• **Passage**
--
The comment was evidently aimed at Romney, who has poured millions of dollars into the race, and whose supporting super PAC spent a large amount of money running attack ads on Gingrich in Iowa. Gingrich has said repeatedly that these ads played a major role in his poor performance in the caucuses, something it appears he is still smarting over.

At the debate this morning, he went after Romney on the subject, saying, “I wish you would calmly and directly state it is your former staff running the PAC. It is your millionaire friends giving to the PAC.”

Gingrich has significantly less money than his front-runner opponent, as do the super PACs supporting him — a fact he has acknowledged in his stumping. At an anti-Romney town hall he held on Thursday, Gingrich told the crowd, “I don’t have their kind of money. But if I have you as supporters, I can have human beings who offset every vicious negative ad.”

To allow “normal, middle class candidates,” like himself, presumably, to compete more effectively with a millionaire candidate like Romney, Gingrich said, an election law should be passed that allows anyone to donate as much money as they wish to a campaign, as long as they report the sum that same day on the Internet.

“What would happen is normal middle class candidates would suddenly find that they could find fairly wealthy people who didn’t like the incumbent, and those fairly wealthy people could fund a really big campaign. And you would suddenly have equality between incumbents and challengers, and I think it would make for a much healthier system,” Gingrich said.

Gingrich also went after Romney for comments in the debate on Sunday that “you shouldn’t run if you have to win in order to pay your mortgage,” something Romney said his dad had told him when the elder Romney was running for governor of Michigan.

That, Gingrich said, is “the opposite of the American tradition, historically. We want everyday normal people to be able to run for office, not just millionaires.”
--
• **Dataset content**
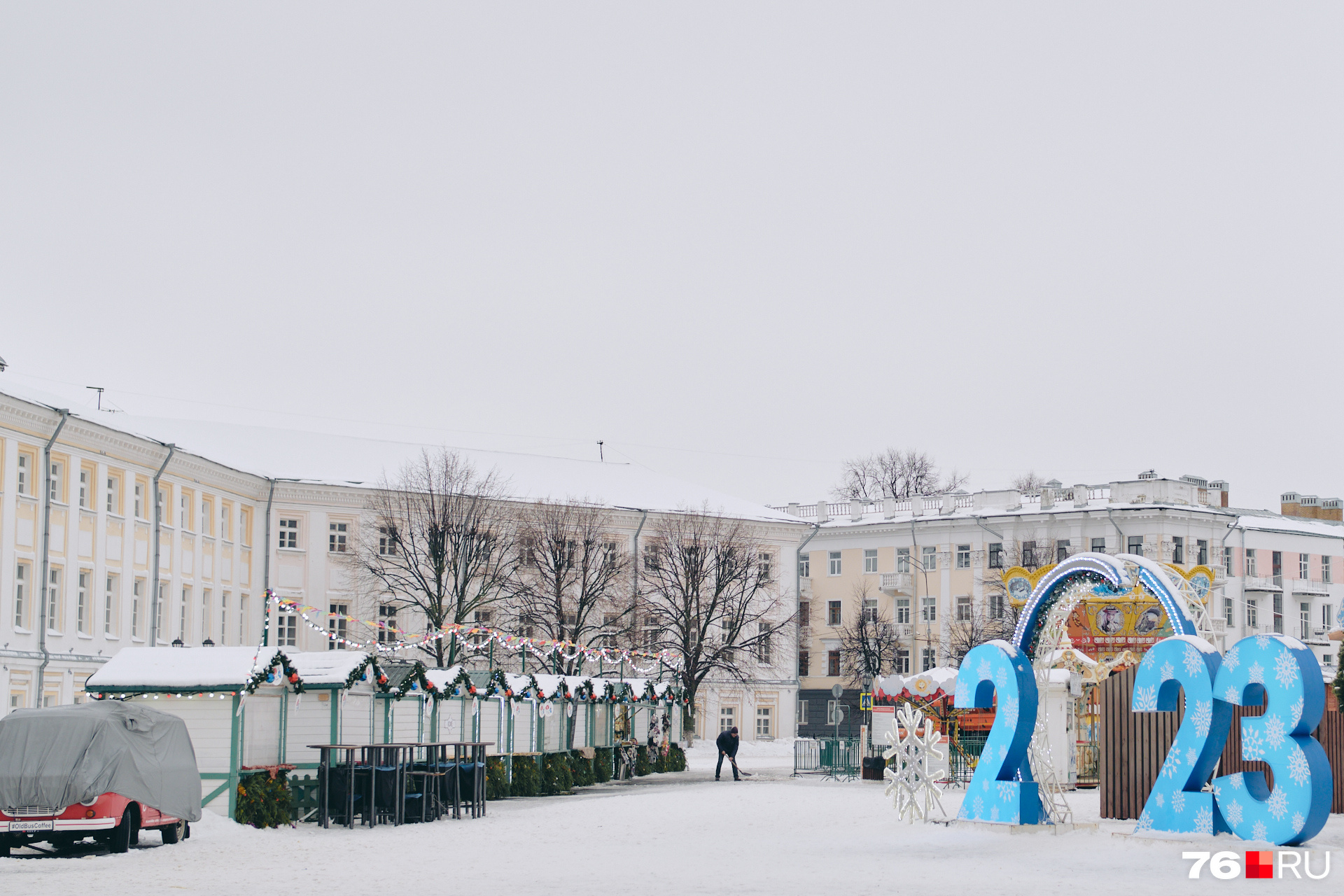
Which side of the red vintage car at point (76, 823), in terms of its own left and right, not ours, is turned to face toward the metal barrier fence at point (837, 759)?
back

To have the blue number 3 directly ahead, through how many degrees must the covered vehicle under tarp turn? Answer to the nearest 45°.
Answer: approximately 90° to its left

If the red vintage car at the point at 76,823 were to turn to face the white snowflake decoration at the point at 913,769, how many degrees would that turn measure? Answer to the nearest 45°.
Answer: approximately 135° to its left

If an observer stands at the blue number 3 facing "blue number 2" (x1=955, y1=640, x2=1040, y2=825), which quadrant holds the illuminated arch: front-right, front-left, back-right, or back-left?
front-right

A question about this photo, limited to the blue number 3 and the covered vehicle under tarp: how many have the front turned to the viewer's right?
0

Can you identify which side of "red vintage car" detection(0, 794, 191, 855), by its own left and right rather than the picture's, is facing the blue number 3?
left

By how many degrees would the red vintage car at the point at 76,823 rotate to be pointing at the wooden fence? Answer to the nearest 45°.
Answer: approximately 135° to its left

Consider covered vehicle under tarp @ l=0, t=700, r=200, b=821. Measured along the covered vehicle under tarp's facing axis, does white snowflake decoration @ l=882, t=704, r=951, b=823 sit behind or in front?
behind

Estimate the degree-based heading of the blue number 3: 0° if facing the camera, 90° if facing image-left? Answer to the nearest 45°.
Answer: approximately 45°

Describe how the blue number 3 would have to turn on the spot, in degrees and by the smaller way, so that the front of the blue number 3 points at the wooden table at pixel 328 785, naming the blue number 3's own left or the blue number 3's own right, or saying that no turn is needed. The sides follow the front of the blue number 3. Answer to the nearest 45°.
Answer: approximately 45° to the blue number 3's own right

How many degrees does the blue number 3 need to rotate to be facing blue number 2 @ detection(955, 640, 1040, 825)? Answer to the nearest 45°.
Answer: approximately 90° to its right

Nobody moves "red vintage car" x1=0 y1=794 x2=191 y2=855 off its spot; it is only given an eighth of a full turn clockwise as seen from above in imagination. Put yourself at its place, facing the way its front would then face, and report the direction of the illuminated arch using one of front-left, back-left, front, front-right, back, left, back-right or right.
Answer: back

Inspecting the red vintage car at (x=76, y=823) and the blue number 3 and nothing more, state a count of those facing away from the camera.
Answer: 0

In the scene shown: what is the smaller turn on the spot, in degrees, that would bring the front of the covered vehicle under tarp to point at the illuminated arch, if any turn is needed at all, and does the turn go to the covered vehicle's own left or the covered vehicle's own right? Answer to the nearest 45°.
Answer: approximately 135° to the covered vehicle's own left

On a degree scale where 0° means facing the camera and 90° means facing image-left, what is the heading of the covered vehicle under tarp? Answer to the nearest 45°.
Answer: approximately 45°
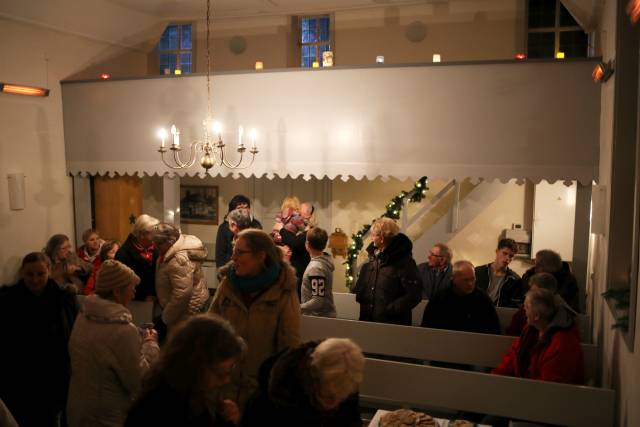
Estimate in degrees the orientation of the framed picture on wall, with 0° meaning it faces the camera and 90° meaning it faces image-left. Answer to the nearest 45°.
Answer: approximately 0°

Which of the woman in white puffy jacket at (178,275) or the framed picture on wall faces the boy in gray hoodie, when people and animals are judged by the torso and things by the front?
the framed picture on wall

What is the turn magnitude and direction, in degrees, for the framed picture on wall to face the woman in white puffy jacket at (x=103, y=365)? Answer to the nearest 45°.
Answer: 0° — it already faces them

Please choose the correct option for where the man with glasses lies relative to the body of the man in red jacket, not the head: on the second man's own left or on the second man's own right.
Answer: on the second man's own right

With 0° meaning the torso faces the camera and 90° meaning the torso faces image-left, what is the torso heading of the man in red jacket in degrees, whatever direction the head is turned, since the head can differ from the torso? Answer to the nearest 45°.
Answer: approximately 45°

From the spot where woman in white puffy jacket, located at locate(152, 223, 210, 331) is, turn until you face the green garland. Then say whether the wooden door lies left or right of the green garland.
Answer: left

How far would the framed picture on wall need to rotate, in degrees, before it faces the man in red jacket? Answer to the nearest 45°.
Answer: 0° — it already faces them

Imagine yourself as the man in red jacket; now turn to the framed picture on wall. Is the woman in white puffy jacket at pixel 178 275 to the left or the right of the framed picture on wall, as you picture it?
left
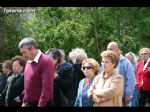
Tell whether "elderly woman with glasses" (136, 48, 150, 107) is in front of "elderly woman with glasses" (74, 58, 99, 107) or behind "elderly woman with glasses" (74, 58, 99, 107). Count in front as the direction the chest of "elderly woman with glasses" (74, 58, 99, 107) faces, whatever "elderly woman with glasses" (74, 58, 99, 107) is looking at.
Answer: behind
--
• **Activity 1**
Decide whether each statement agrees with the Gingrich passage, answering yes or no and quoting the deciding words: (a) Gingrich acknowledged having less money than Romney; (b) Gingrich proposed a law capping how much any one person may give to a campaign; (c) Romney said his father gave him the advice about needing to win to pay a mortgage.
• **Activity 2**
Please return the stretch of the Gingrich passage from "At the debate" through "on the Internet.", copied word for word.

• **Task response 1**
(a) Yes: "I don’t have their kind of money."
(b) No: "allows anyone to donate as much money as they wish to a campaign, as long as they report the sum that same day on the Internet"
(c) Yes: "something Romney said his dad had told him when the elder Romney was running for governor of Michigan"

• **Task response 2**
At the debate this morning, he went after Romney on the subject, saying, “I wish you would calmly and directly state it is your former staff running the PAC. It is your millionaire friends giving to the PAC.”

Gingrich has significantly less money than his front-runner opponent, as do the super PACs supporting him — a fact he has acknowledged in his stumping. At an anti-Romney town hall he held on Thursday, Gingrich told the crowd, “I don’t have their kind of money. But if I have you as supporters, I can have human beings who offset every vicious negative ad.”

To allow “normal, middle class candidates,” like himself, presumably, to compete more effectively with a millionaire candidate like Romney, Gingrich said, an election law should be passed that allows anyone to donate as much money as they wish to a campaign, as long as they report the sum that same day on the Internet.